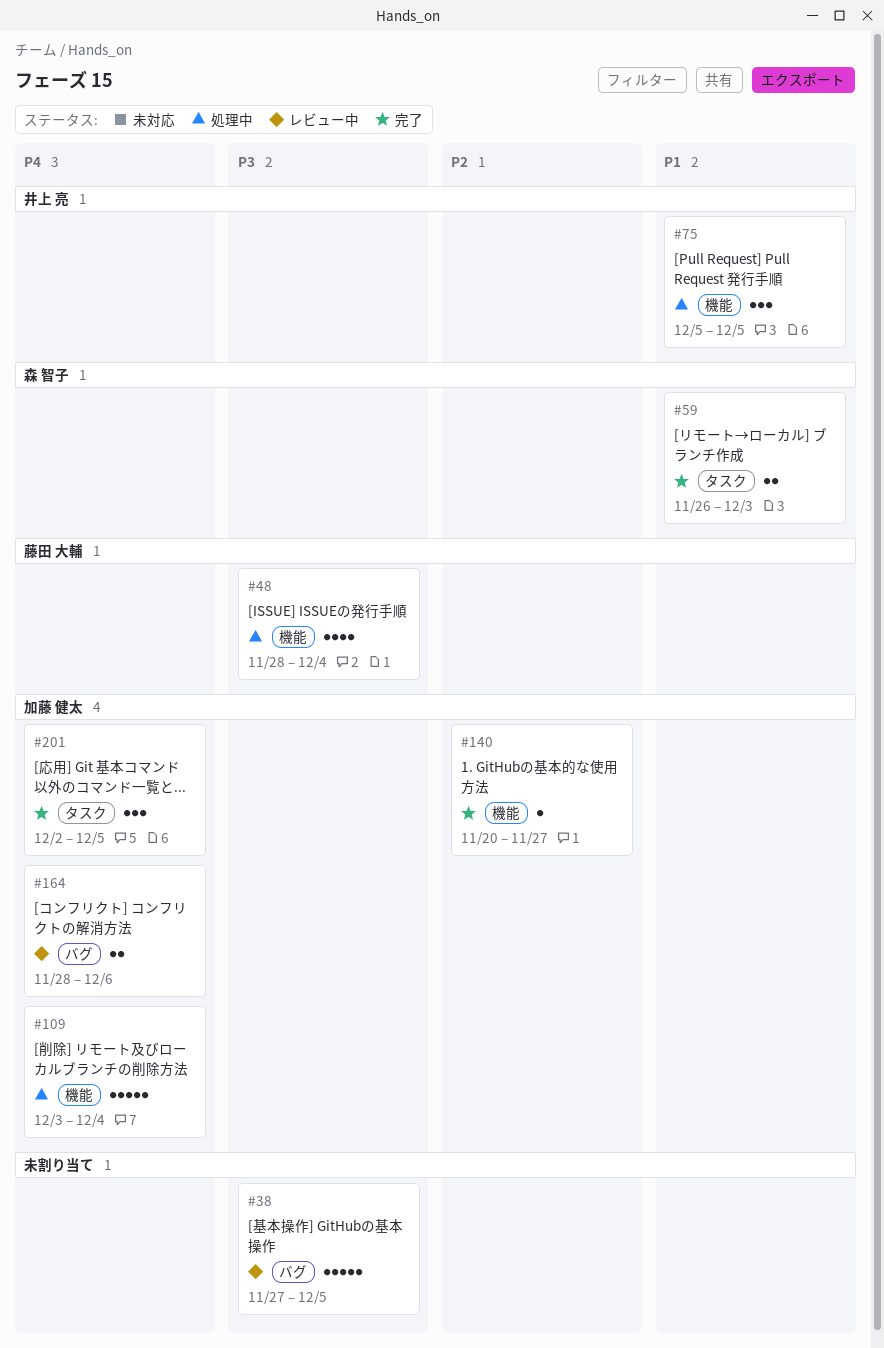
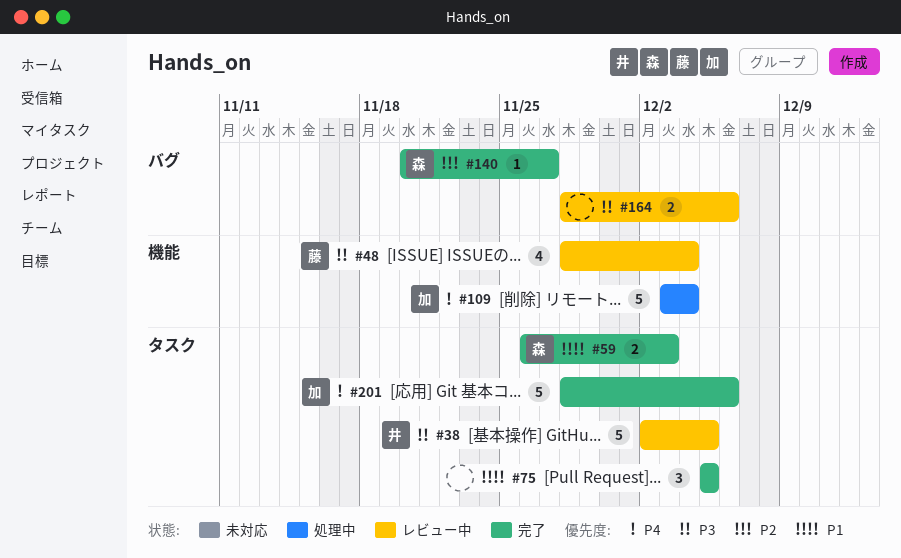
#38, owner: none -> 井上 亮
#38, label: バグ -> タスク
#38, start: Nov 27 -> Dec 2
#48, status: 処理中 -> レビュー中
#75, status: 処理中 -> 完了
#75, owner: 井上 亮 -> none
#75, label: 機能 -> タスク
#140, owner: 加藤 健太 -> 森 智子
#140, label: 機能 -> バグ
#164, owner: 加藤 健太 -> none
#164, priority: P4 -> P3
#201, estimate: 3 -> 5
#201, start: Dec 2 -> Nov 28
#201, due: Dec 5 -> Dec 6

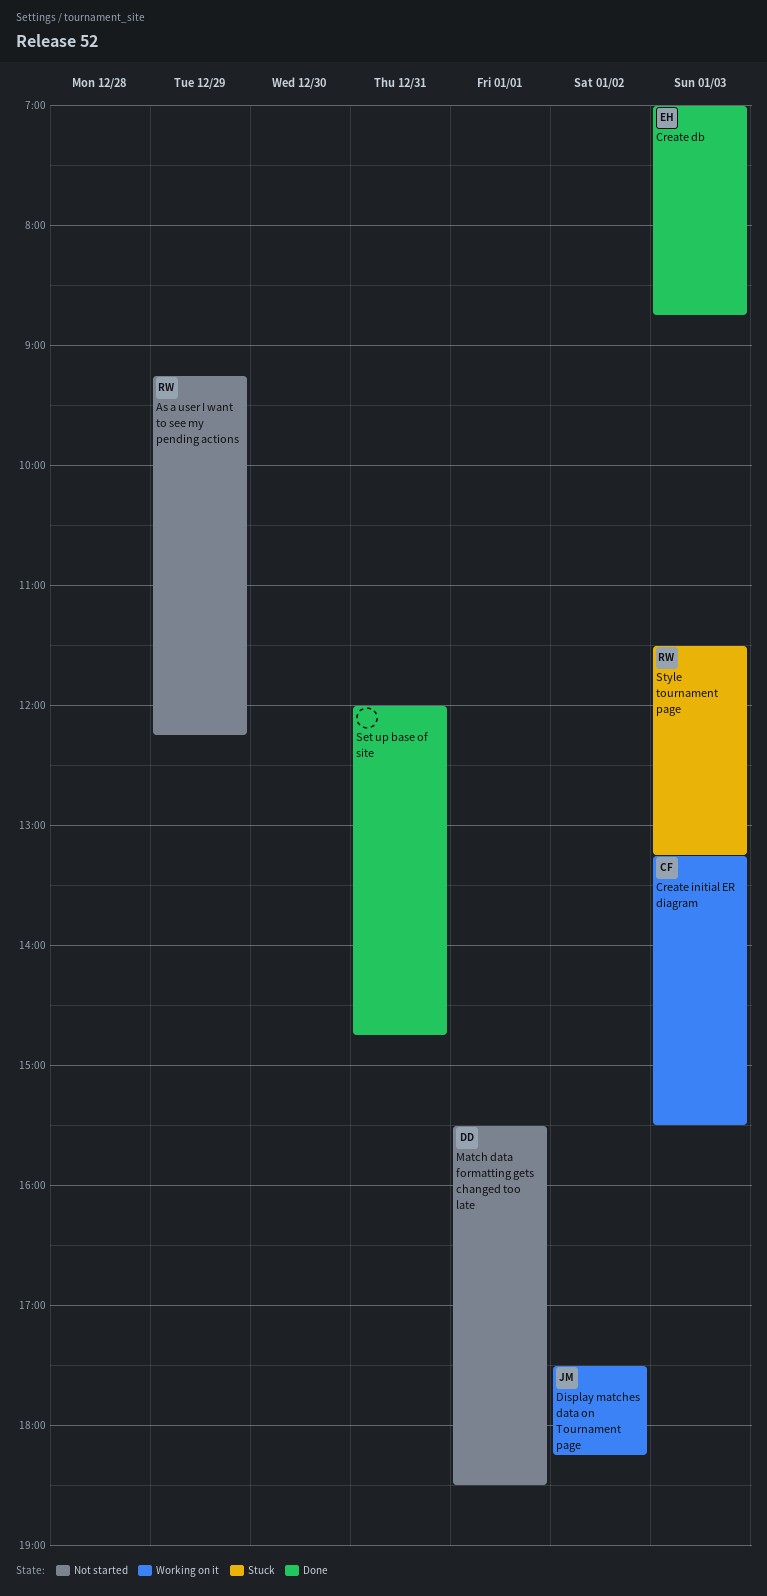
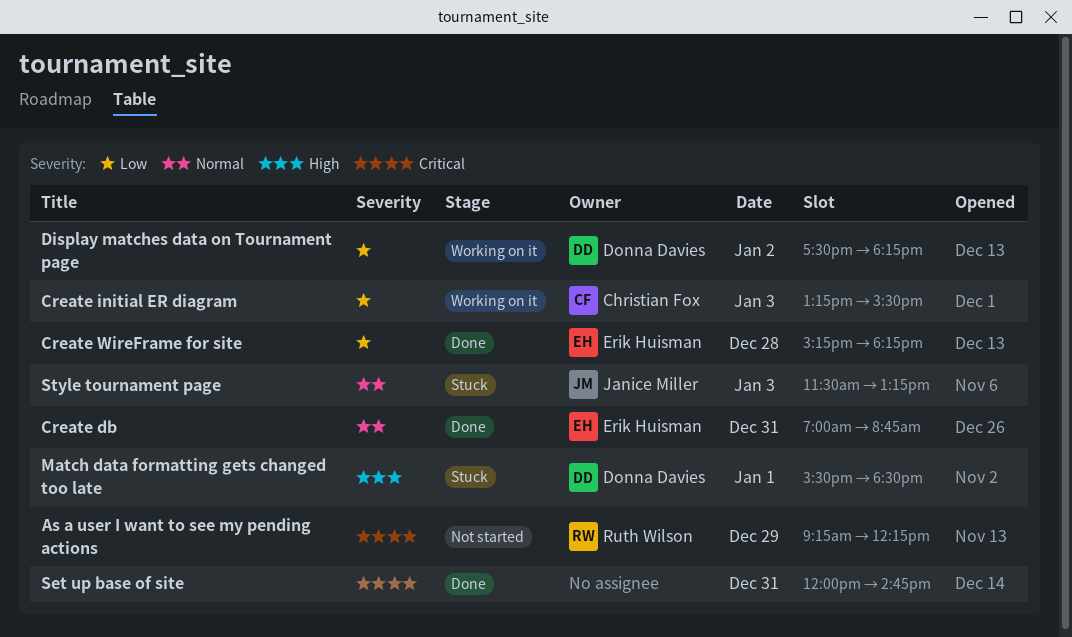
Create db, day: Jan 3 -> Dec 31
Create WireFrame for site: none -> present
Display matches data on Tournament page, owner: Janice Miller -> Donna Davies
Match data formatting gets changed too late, status: Not started -> Stuck
Style tournament page, owner: Ruth Wilson -> Janice Miller

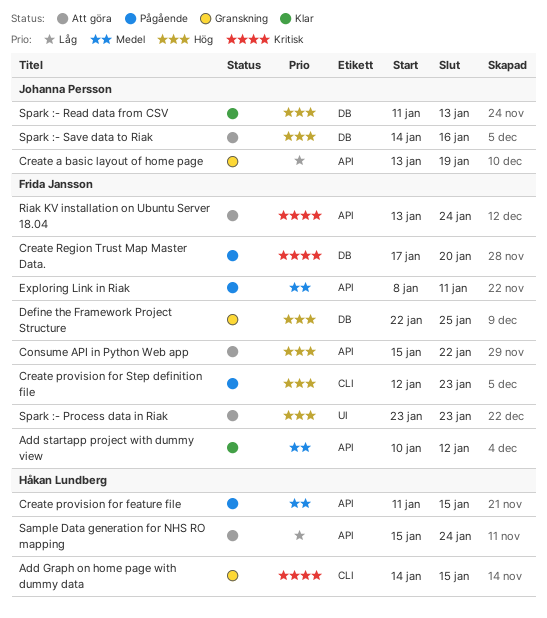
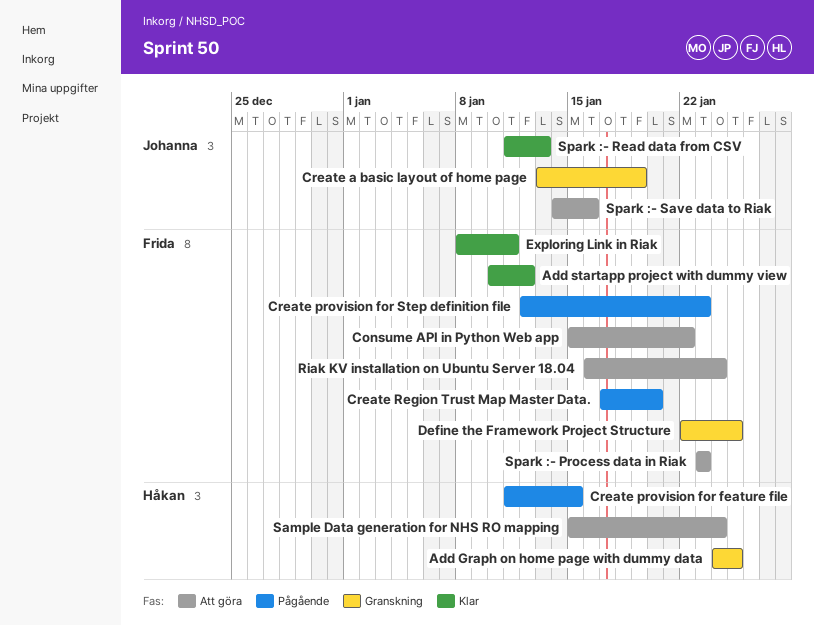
Add Graph on home page with dummy data, start: Jan 14 -> Jan 24
Add Graph on home page with dummy data, due: Jan 15 -> Jan 25
Exploring Link in Riak, status: Pågående -> Klar
Riak KV installation on Ubuntu Server 18.04, start: Jan 13 -> Jan 16

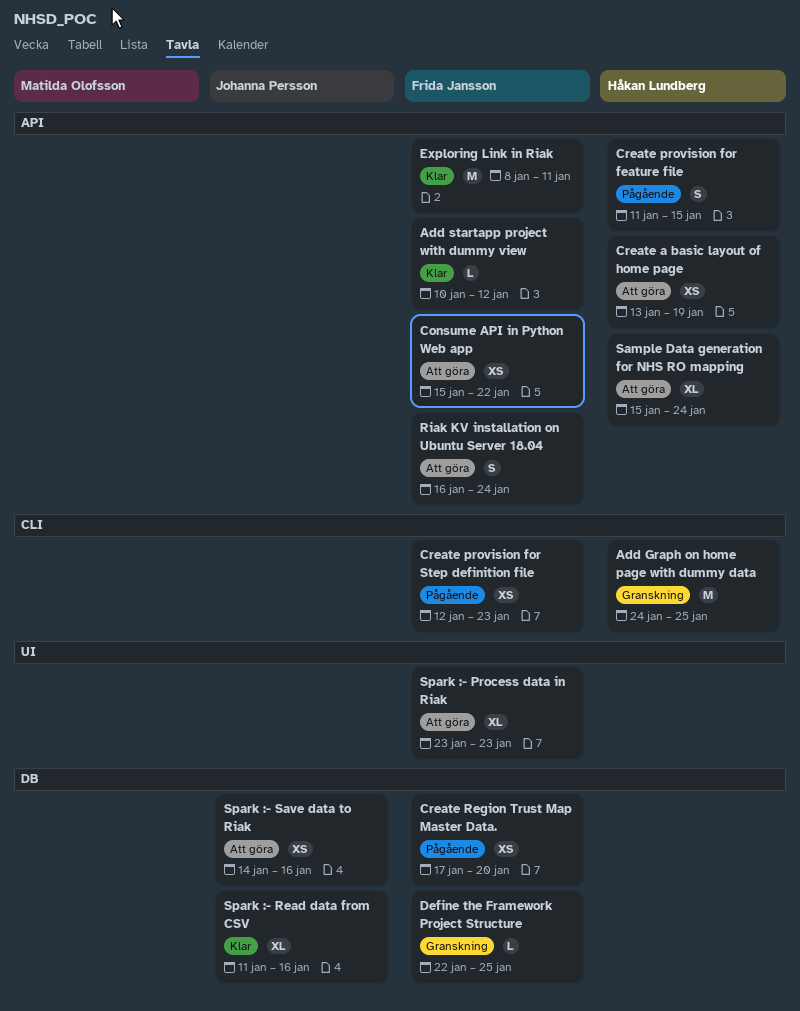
Create a basic layout of home page, status: Granskning -> Att göra
Create a basic layout of home page, owner: Johanna Persson -> Håkan Lundberg
Spark :- Read data from CSV, due: Jan 13 -> Jan 16

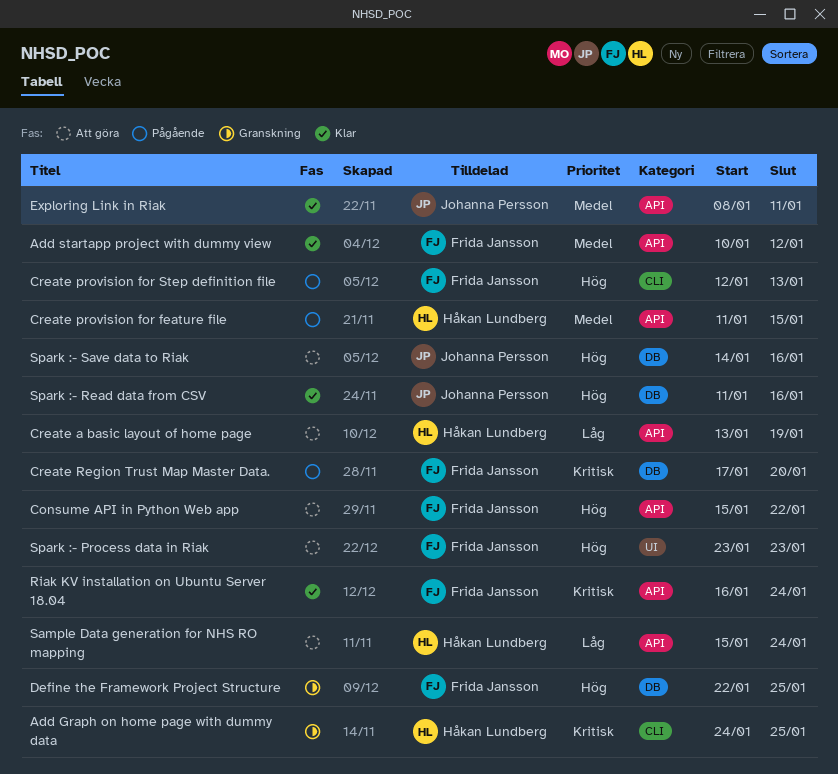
Create provision for Step definition file, due: Jan 23 -> Jan 13
Exploring Link in Riak, owner: Frida Jansson -> Johanna Persson
Riak KV installation on Ubuntu Server 18.04, status: Att göra -> Klar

################

● **Request**
Every line above that contains "home" counts once. Give the number of those lines and nothing more.

● **Reply to the exercise**
4